The Heritage Railway Association (HRA) is celebrating its 60th anniversary.
The association is the trade body that supports 200 of Britain’s best-loved heritage railways, as well as a variety of rolling stock groups and supporting organisations. It has its roots in two organisations, both dating back to the early years of railway preservation and restoration.
The ‘Railway Preservation Association’ was created in the very early 1960s, the first meeting being held on Saturday, 6 January 1962 with Captain Bill Smith as Chairman.
In 1959 he became the first individual to purchase a steam locomotive from British Railways when he saved LNER J52 Class No. 68846 from scrap; in preservation, the loco reverted to its former Great Northern Railway identity of No. 1247. That single act immediately changed the landscape of railway preservation.
Soon afterward, Captain Peter Manisty, who was at the forefront in creating the Bluebell Railway, took over the chair. The Bluebell was the first complete railway to be purchased from British Railways for preservation.
Under Capt. Manisty the organisation became known as the Association of Railway Preservation Societies (ARPS). Besides the Bluebell, the founding members included the Ffestiniog Railway, Midland and Great Northern Railway Society, Middleton Railway, South Devon Railway, and the Talyllyn Railway, as well as the forerunners of what would become the National Railway Museum.
In the 1990s, the ARPS merged with the much older Association of Independent Railways (AIR), which was formed in the 1930s to represent railways that were not included in the 1923 ‘big four’ grouping of the Great Western, London and North Eastern, London Midland and Scottish, and Southern railways.
The two bodies came together to form the Association of Independent Railways and Preservation Societies (AIRPS). The first chairman was the well-known publisher of railway books, Ian Allan, who had held the same role for the AIR. The former ARPS Chairman David Morgan became Vice- Chairman of the new organisation.
The AIRPS became the single trade association for the whole sector. Its sphere of influence grew as the advice and support it provided to members increased.
In 1998 the AIRPS was renamed the Heritage Railway Association, and since then it has responded to the rapidly changing world in which its members now operate. The association works closely with industry regulators and has been active in developing links with the government while supporting and championing heritage rail.
A 60th-anniversary celebration is planned to take place later this year as long as coronavirus restrictions allow.
Chief Executive of the Heritage Railway Association, Steve Oates, said: “During the 60 years since the creation of the association, our 300 members have achieved what many thought impossible. They have rebuilt routes that had vanished almost entirely, they have rebuilt locomotives and carriages, and they have achieved levels of preservation second-to-none, with everything from Victorian cliff railways to mainline steam and diesel locomotives.

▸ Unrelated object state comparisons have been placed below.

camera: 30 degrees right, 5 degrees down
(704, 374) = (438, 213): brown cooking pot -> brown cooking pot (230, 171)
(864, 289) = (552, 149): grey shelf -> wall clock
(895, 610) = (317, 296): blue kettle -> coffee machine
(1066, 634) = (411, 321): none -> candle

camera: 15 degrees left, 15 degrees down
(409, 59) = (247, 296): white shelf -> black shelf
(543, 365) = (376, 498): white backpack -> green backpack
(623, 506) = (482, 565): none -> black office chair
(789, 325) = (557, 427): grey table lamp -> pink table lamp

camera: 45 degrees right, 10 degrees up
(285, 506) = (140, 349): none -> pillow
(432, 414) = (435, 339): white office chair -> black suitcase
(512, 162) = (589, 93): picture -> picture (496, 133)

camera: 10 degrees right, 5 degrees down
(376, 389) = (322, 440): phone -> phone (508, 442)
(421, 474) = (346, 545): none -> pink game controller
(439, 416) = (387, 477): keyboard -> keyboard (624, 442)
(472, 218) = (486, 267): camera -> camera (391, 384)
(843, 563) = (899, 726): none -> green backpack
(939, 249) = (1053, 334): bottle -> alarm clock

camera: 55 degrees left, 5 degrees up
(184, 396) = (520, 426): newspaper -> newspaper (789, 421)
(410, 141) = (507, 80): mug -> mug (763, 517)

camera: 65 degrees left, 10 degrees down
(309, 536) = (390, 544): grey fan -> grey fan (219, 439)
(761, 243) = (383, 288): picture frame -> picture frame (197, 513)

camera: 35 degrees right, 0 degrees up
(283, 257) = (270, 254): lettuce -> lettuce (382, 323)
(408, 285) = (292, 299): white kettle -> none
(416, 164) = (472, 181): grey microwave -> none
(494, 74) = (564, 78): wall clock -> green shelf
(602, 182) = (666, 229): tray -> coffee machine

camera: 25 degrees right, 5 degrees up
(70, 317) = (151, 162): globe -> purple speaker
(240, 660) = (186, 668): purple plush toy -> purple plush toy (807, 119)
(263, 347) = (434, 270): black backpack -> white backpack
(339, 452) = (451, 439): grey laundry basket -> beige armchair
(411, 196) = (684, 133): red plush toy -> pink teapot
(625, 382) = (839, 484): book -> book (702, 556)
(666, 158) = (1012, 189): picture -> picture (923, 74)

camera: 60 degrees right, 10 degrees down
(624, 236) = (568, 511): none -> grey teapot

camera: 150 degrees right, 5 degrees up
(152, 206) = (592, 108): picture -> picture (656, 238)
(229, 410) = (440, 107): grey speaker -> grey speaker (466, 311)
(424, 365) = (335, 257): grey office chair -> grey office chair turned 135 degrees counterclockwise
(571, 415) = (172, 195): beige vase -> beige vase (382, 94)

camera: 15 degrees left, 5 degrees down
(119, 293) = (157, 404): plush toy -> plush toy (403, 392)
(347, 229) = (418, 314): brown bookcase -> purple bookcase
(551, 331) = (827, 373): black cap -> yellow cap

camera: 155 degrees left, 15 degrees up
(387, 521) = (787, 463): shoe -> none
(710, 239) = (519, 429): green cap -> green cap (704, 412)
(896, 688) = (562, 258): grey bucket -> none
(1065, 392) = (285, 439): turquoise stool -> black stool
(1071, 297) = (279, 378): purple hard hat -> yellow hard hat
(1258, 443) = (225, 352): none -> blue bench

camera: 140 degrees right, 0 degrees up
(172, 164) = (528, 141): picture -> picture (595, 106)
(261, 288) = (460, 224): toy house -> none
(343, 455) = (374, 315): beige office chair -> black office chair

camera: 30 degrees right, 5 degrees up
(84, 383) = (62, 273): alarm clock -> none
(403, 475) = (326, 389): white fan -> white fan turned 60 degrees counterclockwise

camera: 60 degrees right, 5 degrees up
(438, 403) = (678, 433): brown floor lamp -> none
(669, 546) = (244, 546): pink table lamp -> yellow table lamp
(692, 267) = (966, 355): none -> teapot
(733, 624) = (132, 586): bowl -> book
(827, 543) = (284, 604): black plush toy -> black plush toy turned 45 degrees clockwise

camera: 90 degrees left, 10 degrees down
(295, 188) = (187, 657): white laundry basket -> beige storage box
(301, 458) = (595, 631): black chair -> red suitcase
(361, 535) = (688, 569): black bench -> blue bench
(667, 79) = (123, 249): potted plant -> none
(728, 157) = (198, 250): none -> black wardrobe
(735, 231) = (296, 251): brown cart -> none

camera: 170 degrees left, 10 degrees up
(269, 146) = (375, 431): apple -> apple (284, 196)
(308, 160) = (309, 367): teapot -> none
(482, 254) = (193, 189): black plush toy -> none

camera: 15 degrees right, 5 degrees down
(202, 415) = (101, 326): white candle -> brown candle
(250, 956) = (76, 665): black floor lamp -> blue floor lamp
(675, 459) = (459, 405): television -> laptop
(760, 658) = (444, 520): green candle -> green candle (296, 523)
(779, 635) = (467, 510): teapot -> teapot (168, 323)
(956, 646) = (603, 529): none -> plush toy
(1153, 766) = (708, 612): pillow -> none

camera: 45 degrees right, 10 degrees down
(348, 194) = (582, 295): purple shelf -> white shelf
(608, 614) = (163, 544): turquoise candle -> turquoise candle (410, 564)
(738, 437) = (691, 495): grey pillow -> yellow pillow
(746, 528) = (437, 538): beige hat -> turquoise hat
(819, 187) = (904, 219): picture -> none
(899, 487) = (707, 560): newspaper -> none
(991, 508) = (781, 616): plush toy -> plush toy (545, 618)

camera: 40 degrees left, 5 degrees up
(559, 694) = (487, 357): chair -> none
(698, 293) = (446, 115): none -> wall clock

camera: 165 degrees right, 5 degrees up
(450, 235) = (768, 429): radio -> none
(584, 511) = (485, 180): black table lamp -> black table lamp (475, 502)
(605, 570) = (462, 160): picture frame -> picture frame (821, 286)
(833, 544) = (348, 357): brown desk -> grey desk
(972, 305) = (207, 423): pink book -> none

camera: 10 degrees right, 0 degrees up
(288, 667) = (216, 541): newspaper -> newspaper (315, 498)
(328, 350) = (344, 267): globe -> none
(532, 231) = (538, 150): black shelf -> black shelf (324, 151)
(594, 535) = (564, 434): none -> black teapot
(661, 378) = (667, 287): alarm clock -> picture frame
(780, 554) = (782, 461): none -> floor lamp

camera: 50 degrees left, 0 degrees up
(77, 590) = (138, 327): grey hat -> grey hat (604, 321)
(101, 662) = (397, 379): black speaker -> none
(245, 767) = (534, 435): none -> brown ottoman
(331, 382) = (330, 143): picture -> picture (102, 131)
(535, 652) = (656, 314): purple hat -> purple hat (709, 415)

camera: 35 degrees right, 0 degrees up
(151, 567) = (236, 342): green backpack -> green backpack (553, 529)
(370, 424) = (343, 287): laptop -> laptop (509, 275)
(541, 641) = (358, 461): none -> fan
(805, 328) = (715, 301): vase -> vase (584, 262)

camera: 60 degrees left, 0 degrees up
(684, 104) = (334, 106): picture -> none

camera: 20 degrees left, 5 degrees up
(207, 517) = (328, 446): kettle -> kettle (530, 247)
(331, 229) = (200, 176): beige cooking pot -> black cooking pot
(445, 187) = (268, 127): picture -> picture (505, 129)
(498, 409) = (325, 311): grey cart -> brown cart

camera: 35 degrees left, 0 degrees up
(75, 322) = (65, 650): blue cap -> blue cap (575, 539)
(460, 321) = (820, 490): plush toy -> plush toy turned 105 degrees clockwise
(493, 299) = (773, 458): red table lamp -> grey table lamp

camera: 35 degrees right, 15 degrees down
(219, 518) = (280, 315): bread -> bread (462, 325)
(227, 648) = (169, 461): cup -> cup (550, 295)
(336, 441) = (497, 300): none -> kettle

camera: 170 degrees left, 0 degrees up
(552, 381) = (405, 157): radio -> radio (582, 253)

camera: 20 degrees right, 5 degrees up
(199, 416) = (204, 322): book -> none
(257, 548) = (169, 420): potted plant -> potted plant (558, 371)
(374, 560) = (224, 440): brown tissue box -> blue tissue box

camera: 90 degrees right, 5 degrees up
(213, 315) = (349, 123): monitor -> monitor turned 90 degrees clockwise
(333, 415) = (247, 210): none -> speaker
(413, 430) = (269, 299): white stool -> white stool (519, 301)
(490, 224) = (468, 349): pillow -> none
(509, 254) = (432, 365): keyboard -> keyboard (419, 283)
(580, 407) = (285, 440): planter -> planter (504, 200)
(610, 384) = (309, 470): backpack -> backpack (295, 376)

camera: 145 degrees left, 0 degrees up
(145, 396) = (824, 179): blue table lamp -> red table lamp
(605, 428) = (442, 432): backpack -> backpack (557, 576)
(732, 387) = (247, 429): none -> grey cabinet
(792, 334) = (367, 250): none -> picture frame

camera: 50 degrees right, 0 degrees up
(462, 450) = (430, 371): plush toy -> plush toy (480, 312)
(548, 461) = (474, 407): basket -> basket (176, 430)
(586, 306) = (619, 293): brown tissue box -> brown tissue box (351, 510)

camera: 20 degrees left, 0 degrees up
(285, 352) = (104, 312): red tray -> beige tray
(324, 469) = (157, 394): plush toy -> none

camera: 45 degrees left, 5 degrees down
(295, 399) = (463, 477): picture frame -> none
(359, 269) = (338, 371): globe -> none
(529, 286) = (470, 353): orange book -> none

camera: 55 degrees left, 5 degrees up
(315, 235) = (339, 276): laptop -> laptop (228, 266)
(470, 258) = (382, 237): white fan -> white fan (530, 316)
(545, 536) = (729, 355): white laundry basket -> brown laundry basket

“From its very beginnings, the HRA has been driven by the same passion as its members to maintain, operate and develop railways. The determination has not been dimmed and the Heritage Railway Association is at the forefront of ensuring that sector can continue to flourish for the next 60 years.”
Chairman of the Heritage Railway Association, Brian Simpson, said: “The vision of the great founding members like Captain Smith, Captain Manisty, David Morgan and their counterparts should never be underplayed. The whole of the heritage railway world owes them a debt of gratitude to this day.
“Our challenge is to cherish the preservation ideals of these great men while navigating the ever-increasing complexities of the modern world to ensure that heritage rail can flourish for the next 60 years. Fortunately, I think the Heritage Railway Association is in great shape to do just that.”
Vice-Chairman of the HRA, Chris Price, said: “Celebrating our 60th anniversary is a fantastic feat. Now more than ever the Heritage Railway Association is important to the sector. Individually even the bigger railways are relatively small voices in the wider world, but together we make a decent contribution to the economy of the UK and to its cultural heritage. We need to shout about that.
“We’ve done very well in the past and I believe we’re set up to do even more in the future.”
President of the Heritage Railway Association, Lord Faulkner, said: “From the outset, the organisation has been a force for good in heritage rail. It has helped member railways flourish and represented them everywhere.
“Heritage rail has matured and changed so much over the last 60 years, but the challenges have not gone away. Today the HRA is at the forefront of ensuring that everyone can continue to enjoy travelling on historic railways more than ever.”